The emergent challenge for pharma is value-based pricing.
“Payers are looking to reduce their risks,” Warfel noted. During the past two years, 57% of respondents said they had adopted value-based pricing, “but pharma companies have difficulty executing on value-based pricing.”
The reason is that different pricing models are needed for different types of therapies and different reimbursement systems. The pricing strategy, therefore, will vary for a cure versus a treatment, and for single- vs multi-payer reimbursement systems, as well as for various countries.
When it comes to improving their revenue management opportunities, C-suite respondents cited the need to better manage business continuity (39%) and regulatory change (34%).
“Business continuity is tied to regulatory change,” Warfel said. “To do better, they need to be able to respond quickly.”
Model N has a center of excellence that monitors regulatory issues and changes along with other elements, she added, to help customers adapt quickly.
“Having the technology to respond quickly to unrelenting pricing pressure in a changing environment is absolutely essential,” she said.
Pharma executives in particular link government regulatory compliance to lost revenue, with 98% noting losses as a direct result of regulations. Some 60% are concerns about new health care policies and 33% are preparing for additional changes from newly-confirmed Secretary of Health and Human Services Xavier Becerra.

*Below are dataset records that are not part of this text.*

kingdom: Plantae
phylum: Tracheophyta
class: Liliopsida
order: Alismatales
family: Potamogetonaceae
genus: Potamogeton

Losses, they said, come in the form of lower price points (59%), delayed commercialization (56%), and not bidding on potentially lucrative contracting arrangements because of regulatory concerns (55%). Approximately 47% will refuse to engage with new customers because of regulatory concerns.
“Global standardization and commercial excellence is another issue. Companies need to ensure employees working on specific initiatives have technology that is leveraged globally, rather than different solutions for various regions or offices,” she said.
The need for standardization applies to pricing management, too.
“We’re seeing customers leverage the same pricing solutions across the globe,” Warfel said.
Regardless what happens to the most favored nation strategy promulgated under the Trump Administration, companies must become more concerned about what other countries are paying to implement harmonized pricing policies.
The steps during the COVID-19 pandemic to dramatically speed vaccine and therapeutic development will have a long-term effect on revenue management processes, according to 54% of the life sciences executives responding. Telecommuting posed additional challenges, with 61% saying that work-from-home mandates made revenue management more difficult.